Carros 3: Relâmpago McQueen ultrapassado?

Uma edição mais enxuta faria muito bem a Carros 3. Começa com tudo, tem um longo período entediante, mas fecha de maneira surpreendente e inspirada. O original, de 2006, foi a maior sensação. Concorreu ao Oscar, ganhou uma penca de prêmios, bateu os US$ 460 milhões na bilheteria mundial e virou atração de parque temático da Disney.

Carros 2 (2011) promoveu uma viagem ao mundo ao colocar o campeão Relâmpago McQueen em pistas internacionais, com imagens pitorescas de encher os olhos. Resultado: US$ 562 milhões de faturamento pelo mundo. O terceiro, obviamente, era uma consequência natural.

Essa é uma franquia que escapa da mesmice, com três histórias muito diferentes. A última, porém, não tem tanto fôlego. O lendário Relâmpago McQueen é confrontado com a tecnologia e a rapidez de uma nova geração de corredores, e vê sua carreira ameaçada.

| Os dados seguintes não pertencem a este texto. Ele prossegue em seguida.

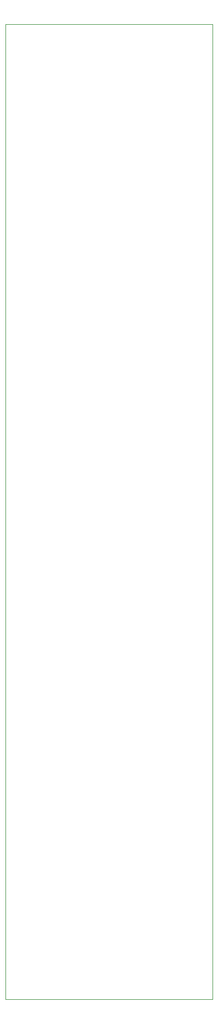
<source format=gm1>
%TF.GenerationSoftware,KiCad,Pcbnew,7.0.8*%
%TF.CreationDate,2023-11-02T15:01:12+01:00*%
%TF.ProjectId,led-tube,6c65642d-7475-4626-952e-6b696361645f,rev?*%
%TF.SameCoordinates,Original*%
%TF.FileFunction,Profile,NP*%
%FSLAX46Y46*%
G04 Gerber Fmt 4.6, Leading zero omitted, Abs format (unit mm)*
G04 Created by KiCad (PCBNEW 7.0.8) date 2023-11-02 15:01:12*
%MOMM*%
%LPD*%
G01*
G04 APERTURE LIST*
%TA.AperFunction,Profile*%
%ADD10C,0.100000*%
%TD*%
G04 APERTURE END LIST*
D10*
X600000000Y-400000000D02*
X632000000Y-400000000D01*
X632000000Y-550000000D01*
X600000000Y-550000000D01*
X600000000Y-400000000D01*
M02*

</source>
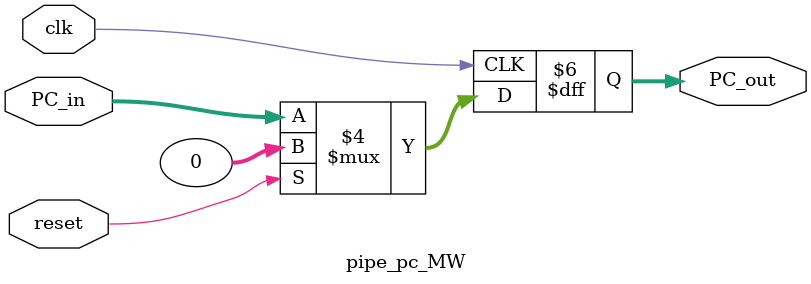
<source format=v>
`timescale 1ns / 1ps
module pipe_pc_MW(
    input clk,
    input reset,
    input [31:0] PC_in,
    output reg [31:0] PC_out
);
	initial
		begin
			PC_out = 0;
		end
    
    always @(posedge clk)
        begin
            if(reset)
                begin
                    PC_out<=0;
                end

            else
                begin
                    PC_out<=PC_in;
                end
        end

endmodule

</source>
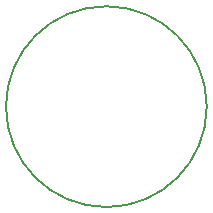
<source format=gbr>
G04 #@! TF.GenerationSoftware,KiCad,Pcbnew,(5.0.1)-4*
G04 #@! TF.CreationDate,2018-12-27T15:39:12-05:00*
G04 #@! TF.ProjectId,XHP70_LED_driver,58485037305F4C45445F647269766572,rev?*
G04 #@! TF.SameCoordinates,Original*
G04 #@! TF.FileFunction,Profile,NP*
%FSLAX46Y46*%
G04 Gerber Fmt 4.6, Leading zero omitted, Abs format (unit mm)*
G04 Created by KiCad (PCBNEW (5.0.1)-4) date 12/27/2018 3:39:12 PM*
%MOMM*%
%LPD*%
G01*
G04 APERTURE LIST*
%ADD10C,0.150000*%
G04 APERTURE END LIST*
D10*
X111200000Y-58300000D02*
G75*
G03X111200000Y-58300000I-8500000J0D01*
G01*
M02*

</source>
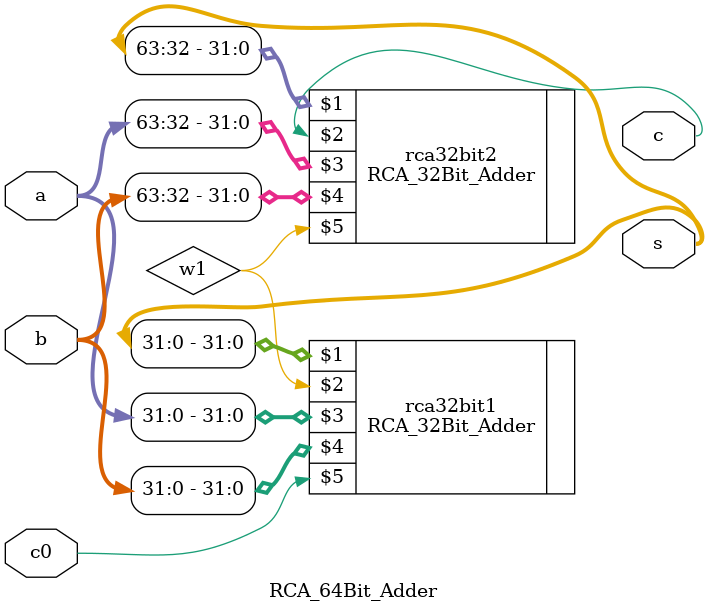
<source format=v>
`timescale 1ns / 1ps
module RCA_64Bit_Adder(s, c, a, b, c0);
	output [63:0] s;
	output c;
	input [63:0] a, b;
	input c0;
	
	wire w1;
	
	RCA_32Bit_Adder rca32bit1(s[31:0], w1, a[31:0], b[31:0], c0);
	RCA_32Bit_Adder rca32bit2(s[63:32], c, a[63:32], b[63:32], w1);

endmodule

</source>
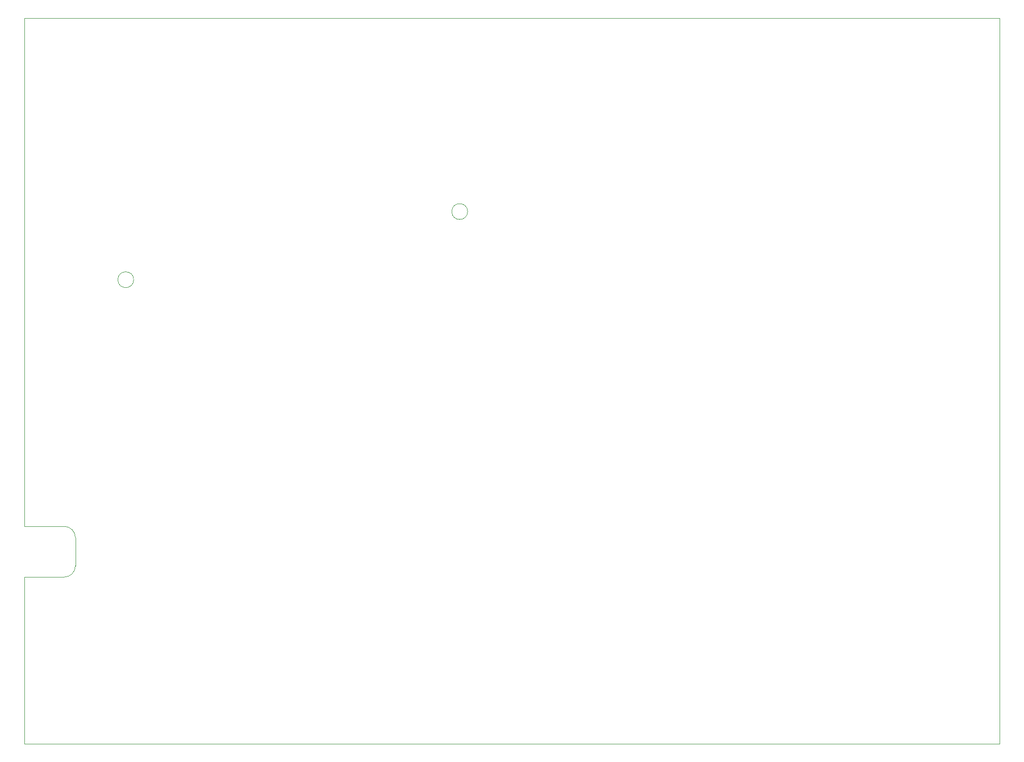
<source format=gbr>
%TF.GenerationSoftware,KiCad,Pcbnew,8.0.0*%
%TF.CreationDate,2024-04-13T17:49:09+09:00*%
%TF.ProjectId,RaverackPanel,52617665-7261-4636-9b50-616e656c2e6b,rev?*%
%TF.SameCoordinates,Original*%
%TF.FileFunction,Profile,NP*%
%FSLAX46Y46*%
G04 Gerber Fmt 4.6, Leading zero omitted, Abs format (unit mm)*
G04 Created by KiCad (PCBNEW 8.0.0) date 2024-04-13 17:49:09*
%MOMM*%
%LPD*%
G01*
G04 APERTURE LIST*
%TA.AperFunction,Profile*%
%ADD10C,0.100000*%
%TD*%
%TA.AperFunction,Profile*%
%ADD11C,0.050000*%
%TD*%
G04 APERTURE END LIST*
D10*
X98400000Y-54250000D02*
G75*
G02*
X95600000Y-54250000I-1400000J0D01*
G01*
X95600000Y-54250000D02*
G75*
G02*
X98400000Y-54250000I1400000J0D01*
G01*
D11*
X20000000Y-148500000D02*
X192500000Y-148500000D01*
X192500000Y-98000000D02*
X192500000Y-20000000D01*
X29000000Y-117000000D02*
G75*
G02*
X27000000Y-119000000I-2000000J0D01*
G01*
X192500000Y-20000000D02*
X20000000Y-20000000D01*
X20000000Y-119000000D02*
X20000000Y-148500000D01*
X29000000Y-117000000D02*
X29000000Y-112000000D01*
X20000000Y-20000000D02*
X20000000Y-110000000D01*
X192500000Y-148500000D02*
X192500000Y-98000000D01*
X20000000Y-119000000D02*
X27000000Y-119000000D01*
D10*
X39310000Y-66320000D02*
G75*
G02*
X36510000Y-66320000I-1400000J0D01*
G01*
X36510000Y-66320000D02*
G75*
G02*
X39310000Y-66320000I1400000J0D01*
G01*
D11*
X27000000Y-110000000D02*
G75*
G02*
X29000000Y-112000000I0J-2000000D01*
G01*
X20000000Y-110000000D02*
X27000000Y-110000000D01*
M02*

</source>
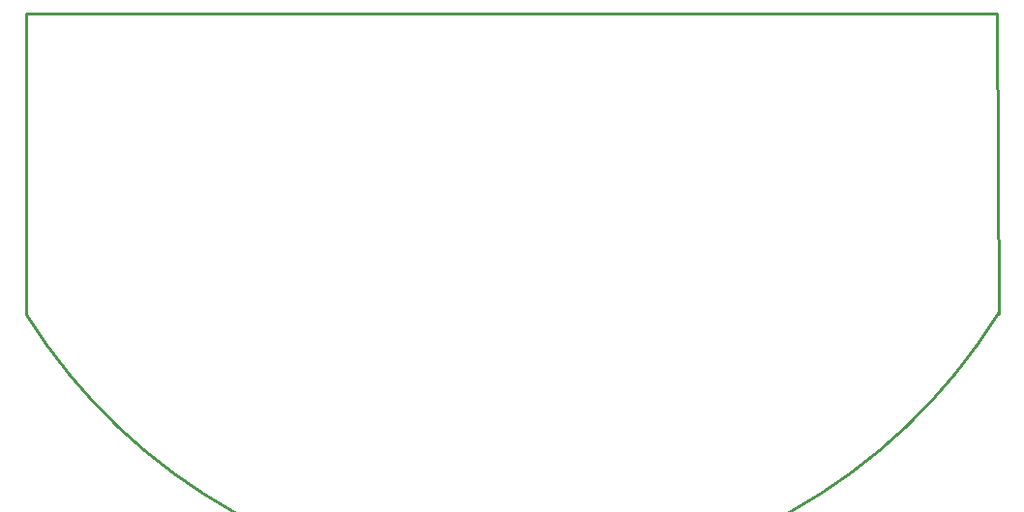
<source format=gko>
G04 Layer: BoardOutline*
G04 EasyEDA v6.3.53, 2021-02-19T20:33:04--5:00*
G04 278ba4fcc65f4522a46e9f3658c659ef,10*
G04 Gerber Generator version 0.2*
G04 Scale: 100 percent, Rotated: No, Reflected: No *
G04 Dimensions in millimeters *
G04 leading zeros omitted , absolute positions ,3 integer and 3 decimal *
%FSLAX33Y33*%
%MOMM*%
G90*
G71D02*

%ADD10C,0.254000*%
G54D10*
G01X0Y50000D02*
G01X84963Y50000D01*
G01X85090Y23711D01*
G01X0Y23711D02*
G01X0Y49999D01*
G75*
G01X42Y23640D02*
G03X85048Y23692I42487J26360D01*
G01*

%LPD*%
M00*
M02*

</source>
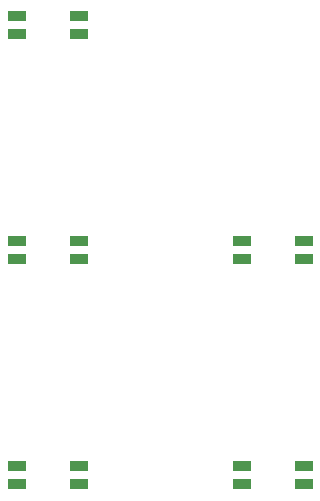
<source format=gbr>
%TF.GenerationSoftware,KiCad,Pcbnew,9.0.7*%
%TF.CreationDate,2026-01-29T22:10:29-06:00*%
%TF.ProjectId,macropad,6d616372-6f70-4616-942e-6b696361645f,rev?*%
%TF.SameCoordinates,Original*%
%TF.FileFunction,Paste,Bot*%
%TF.FilePolarity,Positive*%
%FSLAX46Y46*%
G04 Gerber Fmt 4.6, Leading zero omitted, Abs format (unit mm)*
G04 Created by KiCad (PCBNEW 9.0.7) date 2026-01-29 22:10:29*
%MOMM*%
%LPD*%
G01*
G04 APERTURE LIST*
G04 Aperture macros list*
%AMRoundRect*
0 Rectangle with rounded corners*
0 $1 Rounding radius*
0 $2 $3 $4 $5 $6 $7 $8 $9 X,Y pos of 4 corners*
0 Add a 4 corners polygon primitive as box body*
4,1,4,$2,$3,$4,$5,$6,$7,$8,$9,$2,$3,0*
0 Add four circle primitives for the rounded corners*
1,1,$1+$1,$2,$3*
1,1,$1+$1,$4,$5*
1,1,$1+$1,$6,$7*
1,1,$1+$1,$8,$9*
0 Add four rect primitives between the rounded corners*
20,1,$1+$1,$2,$3,$4,$5,0*
20,1,$1+$1,$4,$5,$6,$7,0*
20,1,$1+$1,$6,$7,$8,$9,0*
20,1,$1+$1,$8,$9,$2,$3,0*%
G04 Aperture macros list end*
%ADD10RoundRect,0.082000X-0.718000X0.328000X-0.718000X-0.328000X0.718000X-0.328000X0.718000X0.328000X0*%
G04 APERTURE END LIST*
D10*
%TO.C,D4*%
X135512501Y-146289358D03*
X135512501Y-147789358D03*
X140712501Y-147789358D03*
X140712501Y-146289358D03*
%TD*%
%TO.C,D5*%
X154562501Y-146289358D03*
X154562501Y-147789358D03*
X159762501Y-147789358D03*
X159762501Y-146289358D03*
%TD*%
%TO.C,D2*%
X135512501Y-127239358D03*
X135512501Y-128739358D03*
X140712501Y-128739358D03*
X140712501Y-127239358D03*
%TD*%
%TO.C,D1*%
X135512501Y-108189358D03*
X135512501Y-109689358D03*
X140712501Y-109689358D03*
X140712501Y-108189358D03*
%TD*%
%TO.C,D3*%
X154562501Y-127239358D03*
X154562501Y-128739358D03*
X159762501Y-128739358D03*
X159762501Y-127239358D03*
%TD*%
M02*

</source>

Para não ser afastado de vez, ele topa se preparar com uma “personal trainer” de corridas chamada Cruz Ramirez.

A trama explora tanto essa nova parceria quanto investe em flashbacks da amizade entre McQueen e seu mestre e inspirador, Doc Hudson. Esse entreato tem muita enrolação, mas nada que a garotada não resolva com os comes e bebes na sala do cinema. E o final é tudo de bom.